_Work item_. Could you copy the records below exactly, keeping none of the images?

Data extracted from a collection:
☆ ☆ ☆ ☆
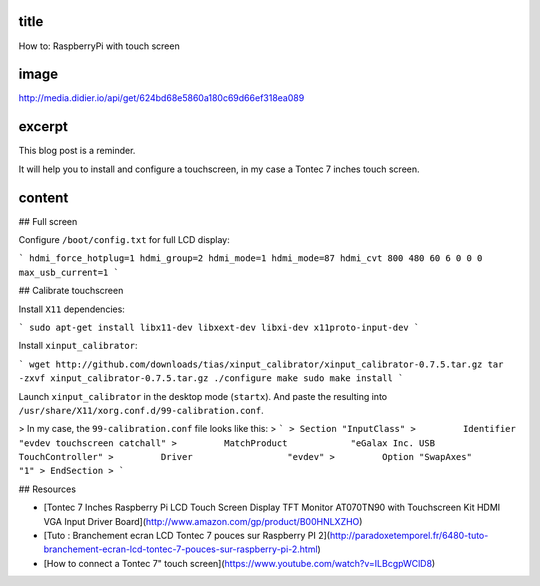 title
-----

How to: RaspberryPi with touch screen

image
-----

http://media.didier.io/api/get/624bd68e5860a180c69d66ef318ea089

excerpt
-------

This blog post is a reminder.

It will help you to install and configure a touchscreen, in my case a Tontec 7 inches touch screen.

content
-------

## Full screen

Configure ``/boot/config.txt`` for full LCD display:

```
hdmi_force_hotplug=1
hdmi_group=2
hdmi_mode=1
hdmi_mode=87
hdmi_cvt 800 480 60 6 0 0 0
max_usb_current=1
```

## Calibrate touchscreen

Install ``X11`` dependencies:

```
sudo apt-get install libx11-dev libxext-dev libxi-dev x11proto-input-dev
```

Install ``xinput_calibrator``:

```
wget http://github.com/downloads/tias/xinput_calibrator/xinput_calibrator-0.7.5.tar.gz
tar -zxvf xinput_calibrator-0.7.5.tar.gz
./configure
make
sudo make install
```

Launch ``xinput_calibrator`` in the desktop mode (``startx``).
And paste  the resulting into ``/usr/share/X11/xorg.conf.d/99-calibration.conf``.

> In my case, the ``99-calibration.conf`` file looks like this:
> ```
> Section "InputClass"
>         Identifier              "evdev touchscreen catchall"
>         MatchProduct            "eGalax Inc. USB TouchController"
>         Driver                  "evdev"
>         Option "SwapAxes"       "1"
> EndSection
> ```

## Resources

* [Tontec 7 Inches Raspberry Pi LCD Touch Screen Display TFT Monitor AT070TN90 with Touchscreen Kit HDMI VGA Input Driver Board](http://www.amazon.com/gp/product/B00HNLXZHO)
* [Tuto : Branchement ecran LCD Tontec 7 pouces sur Raspberry PI 2](http://paradoxetemporel.fr/6480-tuto-branchement-ecran-lcd-tontec-7-pouces-sur-raspberry-pi-2.html)
* [How to connect a Tontec 7" touch screen](https://www.youtube.com/watch?v=ILBcgpWClD8)
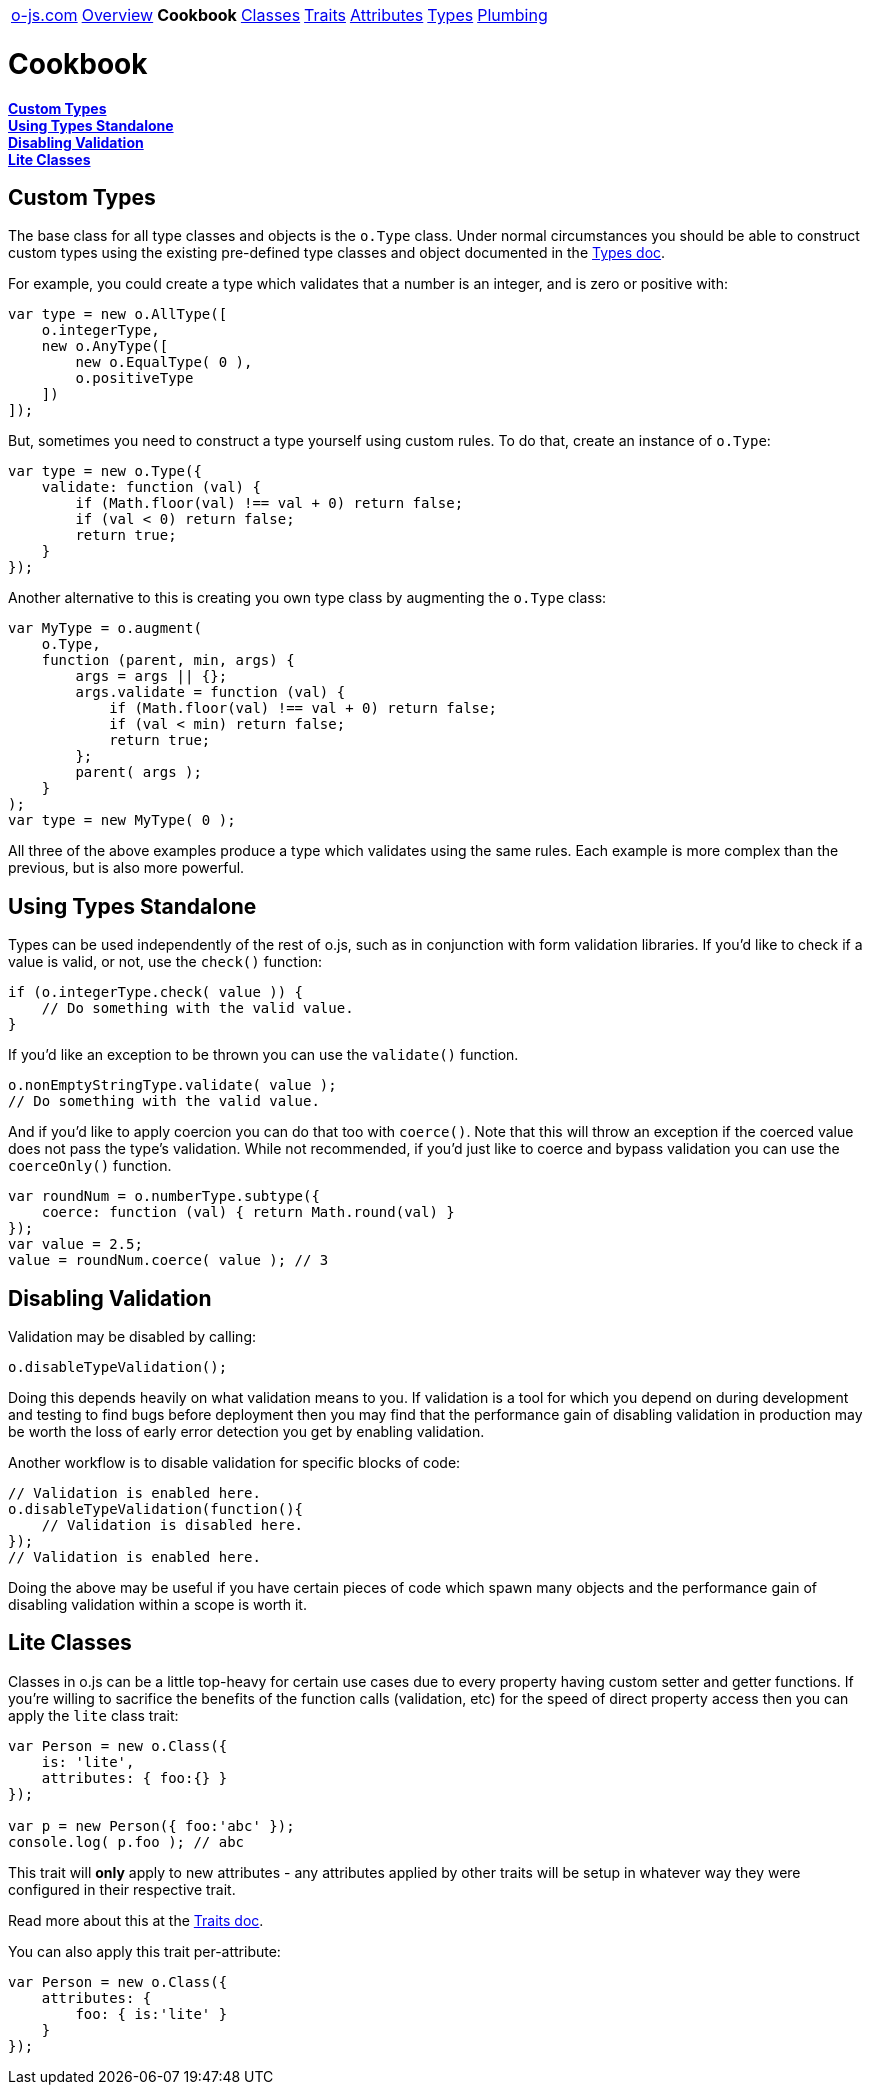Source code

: ++++
<table><tr>
<td><a href="https://o-js.com">o-js.com</a></td>
<td><a href="Overview.adoc">Overview</a></td>
<td><strong>Cookbook</strong></td>
<td><a href="Classes.adoc">Classes</a></td>
<td><a href="Traits.adoc">Traits</a></td>
<td><a href="Attributes.adoc">Attributes</a></td>
<td><a href="Types.adoc">Types</a></td>
<td><a href="Plumbing.adoc">Plumbing</a></td>
</tr></table>
++++

= Cookbook

*link:#custom-types[Custom Types]* +
*link:#using-types-standalone[Using Types Standalone]* +
*link:#disabling-validation[Disabling Validation]* +
*link:#lite-classes[Lite Classes]*

== Custom Types

The base class for all type classes and objects is the `o.Type` class.  Under normal
circumstances you should be able to construct custom types using the existing
pre-defined type classes and object documented in the link:types.adic[Types doc].

For example, you could create a type which validates that a number is an integer,
and is zero or positive with:

```js
var type = new o.AllType([
    o.integerType,
    new o.AnyType([
        new o.EqualType( 0 ),
        o.positiveType
    ])
]);
```

But, sometimes you need to construct a type yourself using custom rules.  To do that,
create an instance of `o.Type`:

```js
var type = new o.Type({
    validate: function (val) {
        if (Math.floor(val) !== val + 0) return false;
        if (val < 0) return false;
        return true;
    }
});
```

Another alternative to this is creating you own type class by augmenting the `o.Type`
class:

```js
var MyType = o.augment(
    o.Type,
    function (parent, min, args) {
        args = args || {};
        args.validate = function (val) {
            if (Math.floor(val) !== val + 0) return false;
            if (val < min) return false;
            return true;
        };
        parent( args );
    }
);
var type = new MyType( 0 );
```

All three of the above examples produce a type which validates using the same
rules.  Each example is more complex than the previous, but is also more powerful.

== Using Types Standalone

Types can be used independently of the rest of o.js, such as in conjunction with
form validation libraries.  If you'd like to check if a value is valid, or not,
use the `check()` function:

```js
if (o.integerType.check( value )) {
    // Do something with the valid value.
}
```

If you'd like an exception to be thrown you can use the `validate()` function.

```js
o.nonEmptyStringType.validate( value );
// Do something with the valid value.
```

And if you'd like to apply coercion you can do that too with `coerce()`.  Note
that this will throw an exception if the coerced value does not pass the type's
validation.  While not recommended, if you'd just like to coerce and bypass
validation you can use the `coerceOnly()` function.

```js
var roundNum = o.numberType.subtype({
    coerce: function (val) { return Math.round(val) }
});
var value = 2.5;
value = roundNum.coerce( value ); // 3
```

== Disabling Validation

Validation may be disabled by calling:

```js
o.disableTypeValidation();
```

Doing this depends heavily on what validation means to you.  If validation is a tool
for which you depend on during development and testing to find bugs before deployment
then you may find that the performance gain of disabling validation in production may
be worth the loss of early error detection you get by enabling validation.

Another workflow is to disable validation for specific blocks of code:

```js
// Validation is enabled here.
o.disableTypeValidation(function(){
    // Validation is disabled here.
});
// Validation is enabled here.
```

Doing the above may be useful if you have certain pieces of code which spawn many
objects and the performance gain of disabling validation within a scope is worth it.

== Lite Classes

Classes in o.js can be a little top-heavy for certain use cases due to every property
having custom setter and getter functions.  If you're willing to sacrifice the benefits
of the function calls (validation, etc) for the speed of direct property access then
you can apply the `lite` class trait:

```js
var Person = new o.Class({
    is: 'lite',
    attributes: { foo:{} }
});

var p = new Person({ foo:'abc' });
console.log( p.foo ); // abc
```

This trait will *only* apply to new attributes - any attributes applied by other traits
will be setup in whatever way they were configured in their respective trait.

Read more about this at the link:Traits.adoc#is[Traits doc].

You can also apply this trait per-attribute:

```js
var Person = new o.Class({
    attributes: {
        foo: { is:'lite' }
    }
});
```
☆ ☆ ☆ ☆
_Exercise result_.
 title
-----

How to: RaspberryPi with touch screen

image
-----

http://media.didier.io/api/get/624bd68e5860a180c69d66ef318ea089

excerpt
-------

This blog post is a reminder.

It will help you to install and configure a touchscreen, in my case a Tontec 7 inches touch screen.

content
-------

## Full screen

Configure ``/boot/config.txt`` for full LCD display:

```
hdmi_force_hotplug=1
hdmi_group=2
hdmi_mode=1
hdmi_mode=87
hdmi_cvt 800 480 60 6 0 0 0
max_usb_current=1
```

## Calibrate touchscreen

Install ``X11`` dependencies:

```
sudo apt-get install libx11-dev libxext-dev libxi-dev x11proto-input-dev
```

Install ``xinput_calibrator``:

```
wget http://github.com/downloads/tias/xinput_calibrator/xinput_calibrator-0.7.5.tar.gz
tar -zxvf xinput_calibrator-0.7.5.tar.gz
./configure
make
sudo make install
```

Launch ``xinput_calibrator`` in the desktop mode (``startx``).
And paste  the resulting into ``/usr/share/X11/xorg.conf.d/99-calibration.conf``.

> In my case, the ``99-calibration.conf`` file looks like this:
> ```
> Section "InputClass"
>         Identifier              "evdev touchscreen catchall"
>         MatchProduct            "eGalax Inc. USB TouchController"
>         Driver                  "evdev"
>         Option "SwapAxes"       "1"
> EndSection
> ```

## Resources

* [Tontec 7 Inches Raspberry Pi LCD Touch Screen Display TFT Monitor AT070TN90 with Touchscreen Kit HDMI VGA Input Driver Board](http://www.amazon.com/gp/product/B00HNLXZHO)
* [Tuto : Branchement ecran LCD Tontec 7 pouces sur Raspberry PI 2](http://paradoxetemporel.fr/6480-tuto-branchement-ecran-lcd-tontec-7-pouces-sur-raspberry-pi-2.html)
* [How to connect a Tontec 7" touch screen](https://www.youtube.com/watch?v=ILBcgpWClD8)
Source code

: ++++
<table><tr>
<td><a href="https://o-js.com">o-js.com</a></td>
<td><a href="Overview.adoc">Overview</a></td>
<td><strong>Cookbook</strong></td>
<td><a href="Classes.adoc">Classes</a></td>
<td><a href="Traits.adoc">Traits</a></td>
<td><a href="Attributes.adoc">Attributes</a></td>
<td><a href="Types.adoc">Types</a></td>
<td><a href="Plumbing.adoc">Plumbing</a></td>
</tr></table>
++++

= Cookbook

*link:#custom-types[Custom Types]* +
*link:#using-types-standalone[Using Types Standalone]* +
*link:#disabling-validation[Disabling Validation]* +
*link:#lite-classes[Lite Classes]*

== Custom Types

The base class for all type classes and objects is the `o.Type` class.  Under normal
circumstances you should be able to construct custom types using the existing
pre-defined type classes and object documented in the link:types.adic[Types doc].

For example, you could create a type which validates that a number is an integer,
and is zero or positive with:

```js
var type = new o.AllType([
    o.integerType,
    new o.AnyType([
        new o.EqualType( 0 ),
        o.positiveType
    ])
]);
```

But, sometimes you need to construct a type yourself using custom rules.  To do that,
create an instance of `o.Type`:

```js
var type = new o.Type({
    validate: function (val) {
        if (Math.floor(val) !== val + 0) return false;
        if (val < 0) return false;
        return true;
    }
});
```

Another alternative to this is creating you own type class by augmenting the `o.Type`
class:

```js
var MyType = o.augment(
    o.Type,
    function (parent, min, args) {
        args = args || {};
        args.validate = function (val) {
            if (Math.floor(val) !== val + 0) return false;
            if (val < min) return false;
            return true;
        };
        parent( args );
    }
);
var type = new MyType( 0 );
```

All three of the above examples produce a type which validates using the same
rules.  Each example is more complex than the previous, but is also more powerful.

== Using Types Standalone

Types can be used independently of the rest of o.js, such as in conjunction with
form validation libraries.  If you'd like to check if a value is valid, or not,
use the `check()` function:

```js
if (o.integerType.check( value )) {
    // Do something with the valid value.
}
```

If you'd like an exception to be thrown you can use the `validate()` function.

```js
o.nonEmptyStringType.validate( value );
// Do something with the valid value.
```

And if you'd like to apply coercion you can do that too with `coerce()`.  Note
that this will throw an exception if the coerced value does not pass the type's
validation.  While not recommended, if you'd just like to coerce and bypass
validation you can use the `coerceOnly()` function.

```js
var roundNum = o.numberType.subtype({
    coerce: function (val) { return Math.round(val) }
});
var value = 2.5;
value = roundNum.coerce( value ); // 3
```

== Disabling Validation

Validation may be disabled by calling:

```js
o.disableTypeValidation();
```

Doing this depends heavily on what validation means to you.  If validation is a tool
for which you depend on during development and testing to find bugs before deployment
then you may find that the performance gain of disabling validation in production may
be worth the loss of early error detection you get by enabling validation.

Another workflow is to disable validation for specific blocks of code:

```js
// Validation is enabled here.
o.disableTypeValidation(function(){
    // Validation is disabled here.
});
// Validation is enabled here.
```

Doing the above may be useful if you have certain pieces of code which spawn many
objects and the performance gain of disabling validation within a scope is worth it.

== Lite Classes

Classes in o.js can be a little top-heavy for certain use cases due to every property
having custom setter and getter functions.  If you're willing to sacrifice the benefits
of the function calls (validation, etc) for the speed of direct property access then
you can apply the `lite` class trait:

```js
var Person = new o.Class({
    is: 'lite',
    attributes: { foo:{} }
});

var p = new Person({ foo:'abc' });
console.log( p.foo ); // abc
```

This trait will *only* apply to new attributes - any attributes applied by other traits
will be setup in whatever way they were configured in their respective trait.

Read more about this at the link:Traits.adoc#is[Traits doc].

You can also apply this trait per-attribute:

```js
var Person = new o.Class({
    attributes: {
        foo: { is:'lite' }
    }
});
```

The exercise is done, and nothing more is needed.